Atomistic Simulation Guided Convolutional Neural Networks for Thermal Modeling of Friction Stir Welding
- URL: http://arxiv.org/abs/2512.21344v1
- Date: Mon, 15 Dec 2025 16:41:42 GMT
- Title: Atomistic Simulation Guided Convolutional Neural Networks for Thermal Modeling of Friction Stir Welding
- Authors: Akshansh Mishra,
- Abstract summary: Molecular dynamics simulations were performed using LAMMPS to model aluminum friction stir welding at the atomic scale.<n>A two-dimensional convolutional neural network was developed to predict temperature directly from the spatially resolved atomistic data.

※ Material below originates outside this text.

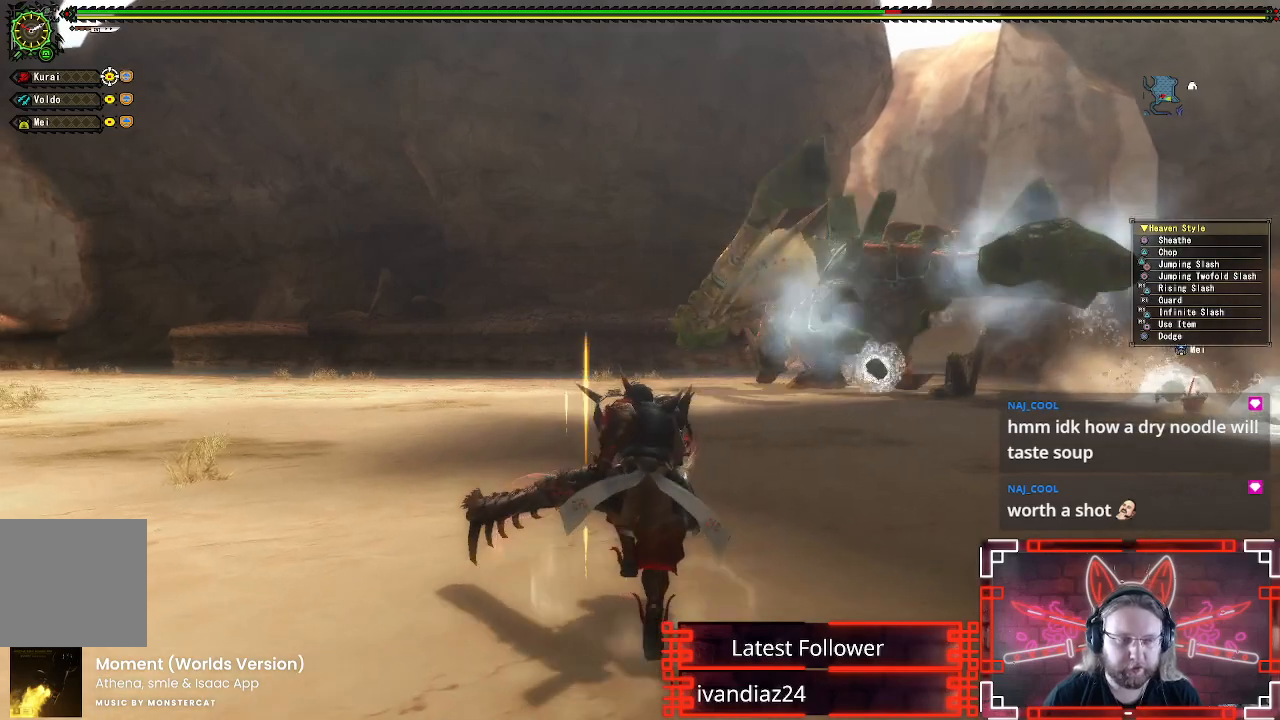
{"buttons": [], "left_stick": "up", "right_stick": "center", "events": []}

- Score: 0.33842793760651557
- License: http://creativecommons.org/licenses/by/4.0/
- Abstract: Accurate prediction of temperature evolution is essential for understanding thermomechanical behavior in friction stir welding. In this study, molecular dynamics simulations were performed using LAMMPS to model aluminum friction stir welding at the atomic scale, capturing material flow, plastic deformation, and heat generation during tool plunge, traverse, and retraction. Atomic positions and velocities were extracted from simulation trajectories and transformed into physics based two dimensional spatial grids. These grids represent local height variation, velocity components, velocity magnitude, and atomic density, preserving spatial correlations within the weld zone. A two-dimensional convolutional neural network was developed to predict temperature directly from the spatially resolved atomistic data. Hyperparameter optimization was carried out to determine an appropriate network configuration. The trained model demonstrates strong predictive capability, achieving a coefficient of determination R square of 0.9439, a root mean square error of 14.94 K, and a mean absolute error of 11.58 K on unseen test data. Class Activation Map analysis indicates that the model assigns higher importance to regions near the tool material interface, which are associated with intense deformation and heat generation in the molecular dynamics simulations. The results show that spatial learning from atomistic simulation data can accurately reproduce temperature trends in friction stir welding while remaining consistent with physical deformation and flow mechanisms observed at the atomic scale.